How else have financial institutions used behavioral economics?

They really hit it hard. It wasn’t necessarily like the catchy headline, or the big concept, but it was a strong support point on everything they did. For the same bank we also created a direct mail package that was hands down, in their words, the best checking acquisition package they had ever done. And what we did is we tapped into something known as the commitment and consistency principle.

Once you can get a small yes, you’re much more likely to get a second yes, a third yes, a fourth yes. You just have to get that first yes, and then you can build from there. So we looked at the bank’s customers, people who had something other than a checking account, and checking accounts can be great because once you get that checking account it’s kind of sticky, you’ve got some hooks in there and they don’t leave.

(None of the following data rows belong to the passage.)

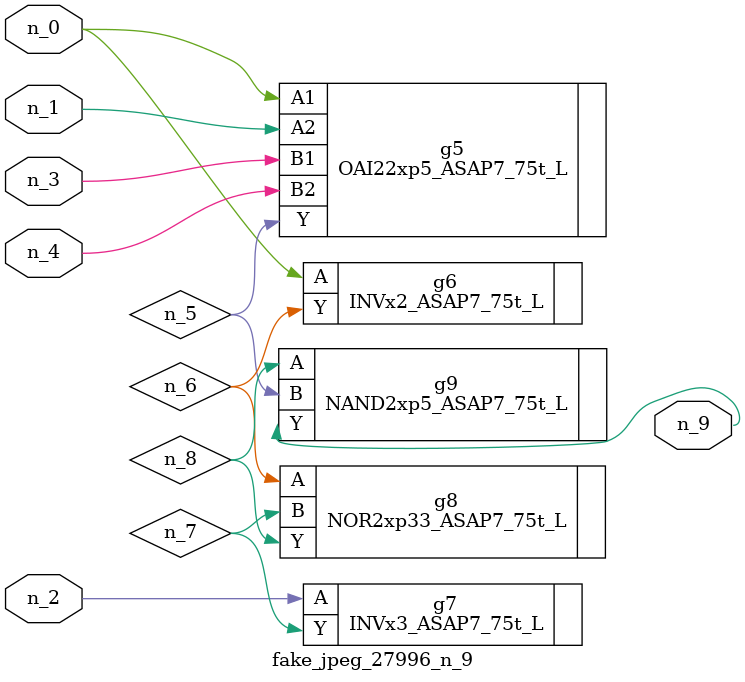
<source format=v>
module fake_jpeg_27996_n_9 (n_3, n_2, n_1, n_0, n_4, n_9);

input n_3;
input n_2;
input n_1;
input n_0;
input n_4;

output n_9;

wire n_8;
wire n_6;
wire n_5;
wire n_7;

OAI22xp5_ASAP7_75t_L g5 ( 
.A1(n_0),
.A2(n_1),
.B1(n_3),
.B2(n_4),
.Y(n_5)
);

INVx2_ASAP7_75t_L g6 ( 
.A(n_0),
.Y(n_6)
);

INVx3_ASAP7_75t_L g7 ( 
.A(n_2),
.Y(n_7)
);

NOR2xp33_ASAP7_75t_L g8 ( 
.A(n_6),
.B(n_7),
.Y(n_8)
);

NAND2xp5_ASAP7_75t_L g9 ( 
.A(n_8),
.B(n_5),
.Y(n_9)
);


endmodule
</source>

But we looked at people who had maybe taken out a student loan, or an auto loan, or maybe they had an IRA, some small thing. And we wrote to them and said, “Listen. Because you already do business with us, we would very much like to do more business with you. We’d like to make you aware of this special checking account that’s available. Here are some good reasons why we think you would like it.” But just leading with that reminder that they had already said yes to us before, they didn’t need to think about us the way they would think about a brand new bank.

Just think, we got that first small yes, and then we are upping that ask for the second larger yes. It worked really really well for them.

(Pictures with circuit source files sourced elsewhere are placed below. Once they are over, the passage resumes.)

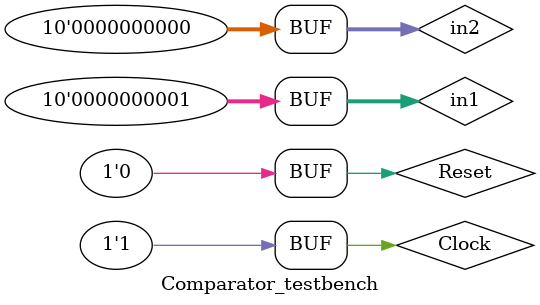
<source format=sv>
module Comparator(out, in1, in2, Clock, Reset);
	output logic out;
	input logic Clock, Reset;
	input logic [9:0] in1, in2;
	
	assign out = (in1 > in2);
endmodule

module Comparator_testbench();
	logic out;
	logic Clock, Reset;
	logic [9:0] in1, in2;
	
	Comparator dut (.out, .in1, .in2, .Clock, .Reset);
	
	initial begin
		Clock = 1; Reset = 0;
		in1 = 10'b0000000000;
		in2 = 10'b0000000000;
		#10;
		in1 = 10'b0000000001;
		in2 = 10'b0000000010;
		#10;
		in1 = 10'b0000000001;
		in2 = 10'b0000000000;
		#10;
	end
endmodule

		
</source>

Anything you'd like to share about behavioral economics more broadly?

Well there are some interesting things in behavioral economics. There was a Cornell University study, and they found that if you have a chart or a graph accompanying your text or your copy, it provides instant credibility. It’s interesting. Cornell ran a study, and it didn’t have to do with banking, but I believe we can extrapolate it into finance.

Theirs was they had asked people to read about a new drug that was coming on the market, and they said to people “Okay, you’ve just read this. What do you think, and do you believe it?” 67% of people said “Yeah, I believe it. It seems to make sense.” They repeated the study, only this time it was the same copy but they also had a graph and the number jumped from 67% to 97%. And what the researchers found was it wasn’t that the graph added additional information, it wasn’t that it made the information more clear, it was that it lent it scientific truthfulness. Scientific veracity. It must be true. There’s a graph! I’m not really going to read the graph, but there’s a graph there! It just signals that oh, it must be true.

So that’s a perfect thing, I mean I would never suggest that you make up a graph, but if your content lends itself to a chart or a graph, and very often financial copy does, use it. Because it’s that decision making short cut. “Okay, this just seems more believable.”

Going forward the financial vertical can tap into behavioral economics and social science to their advantage the way many verticals can. It’s something that is becoming more and more embraced, and we are seeing the results and the results are positive. And I would encourage any financial institution to check it out.